The concept that inherently creative or appealing designs are, for that very reason, unprotectable under trademark law traces its roots to a Ninth Circuit decision, Pagliero v. Wallace China Co., 198 F.2d 339 (9th Cir. 1952), which refused protection for a floral china pattern design for replacement dishes, and the Restatement (First) of Torts ' 742, which proposed a broad definition of functionality that would have swept away protection for any features, including aesthetic features, that “affect” the purpose or performance of a product (or, more specifically, when the aesthetics “contribute to the value” for which the goods are bought and sold).

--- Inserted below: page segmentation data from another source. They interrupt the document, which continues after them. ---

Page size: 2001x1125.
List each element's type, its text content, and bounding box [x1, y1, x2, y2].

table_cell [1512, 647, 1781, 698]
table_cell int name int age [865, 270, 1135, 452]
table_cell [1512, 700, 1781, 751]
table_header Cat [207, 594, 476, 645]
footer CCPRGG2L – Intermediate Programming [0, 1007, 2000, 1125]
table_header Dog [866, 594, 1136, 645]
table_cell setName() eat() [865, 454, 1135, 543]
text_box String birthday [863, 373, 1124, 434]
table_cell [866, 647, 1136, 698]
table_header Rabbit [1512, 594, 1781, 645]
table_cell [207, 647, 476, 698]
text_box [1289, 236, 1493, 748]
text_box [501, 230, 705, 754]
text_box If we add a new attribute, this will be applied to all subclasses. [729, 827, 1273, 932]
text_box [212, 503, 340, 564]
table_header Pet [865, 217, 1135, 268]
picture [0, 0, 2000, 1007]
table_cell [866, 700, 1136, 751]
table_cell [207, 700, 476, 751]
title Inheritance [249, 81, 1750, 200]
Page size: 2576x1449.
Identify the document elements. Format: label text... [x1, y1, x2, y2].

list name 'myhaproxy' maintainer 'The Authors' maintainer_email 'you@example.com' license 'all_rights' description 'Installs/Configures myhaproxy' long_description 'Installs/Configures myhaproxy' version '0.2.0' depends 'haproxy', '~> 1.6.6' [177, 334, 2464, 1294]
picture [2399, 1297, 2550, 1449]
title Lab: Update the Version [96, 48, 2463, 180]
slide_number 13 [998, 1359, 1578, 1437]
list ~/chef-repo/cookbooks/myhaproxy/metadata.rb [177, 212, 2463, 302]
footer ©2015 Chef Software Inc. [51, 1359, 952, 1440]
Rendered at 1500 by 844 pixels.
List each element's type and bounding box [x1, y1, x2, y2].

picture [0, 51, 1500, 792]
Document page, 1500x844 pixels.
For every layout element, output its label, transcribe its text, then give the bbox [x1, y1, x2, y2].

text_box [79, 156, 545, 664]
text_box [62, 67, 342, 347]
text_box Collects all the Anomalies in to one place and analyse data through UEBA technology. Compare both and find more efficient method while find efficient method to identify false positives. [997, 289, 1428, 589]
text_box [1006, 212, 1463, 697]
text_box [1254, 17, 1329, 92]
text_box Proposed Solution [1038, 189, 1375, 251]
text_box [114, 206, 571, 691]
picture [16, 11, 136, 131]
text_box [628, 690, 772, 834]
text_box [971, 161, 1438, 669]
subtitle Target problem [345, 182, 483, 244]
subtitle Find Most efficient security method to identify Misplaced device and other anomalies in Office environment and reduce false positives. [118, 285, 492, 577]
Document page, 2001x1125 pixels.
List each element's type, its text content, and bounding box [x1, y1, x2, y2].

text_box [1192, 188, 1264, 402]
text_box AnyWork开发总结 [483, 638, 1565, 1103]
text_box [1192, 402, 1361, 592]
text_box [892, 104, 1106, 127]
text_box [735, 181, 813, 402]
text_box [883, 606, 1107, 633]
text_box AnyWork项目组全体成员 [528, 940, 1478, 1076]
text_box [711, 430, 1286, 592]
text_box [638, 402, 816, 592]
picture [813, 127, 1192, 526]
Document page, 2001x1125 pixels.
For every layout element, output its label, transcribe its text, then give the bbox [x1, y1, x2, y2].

The underlying concern arises from the interplay between trademark law, on the one hand, and copyright and patent, on the other, as the potentially unlimited duration of a trademark is arguably inconsistent with the Constitutionally “limited times” protection of the latter. However, even the Supreme Court, while championing the “carefully crafted bargain” among the various intellectual property regimes, on the basis of which trademark rights theoretically could not exist in copyrighted subject matter once dedicated to the public domain, Dastar Corp. v. Twentieth Century Fox Film Co., 539 U.S. 23 (2003), has also expressly declined to rule out trademark protection for subject matter within the scope of an expired utility patent when the issue was squarely raised. TrafFix Devices, Inc. v. Marketing Displays, Inc., 532 U.S. 23, 35 (2001).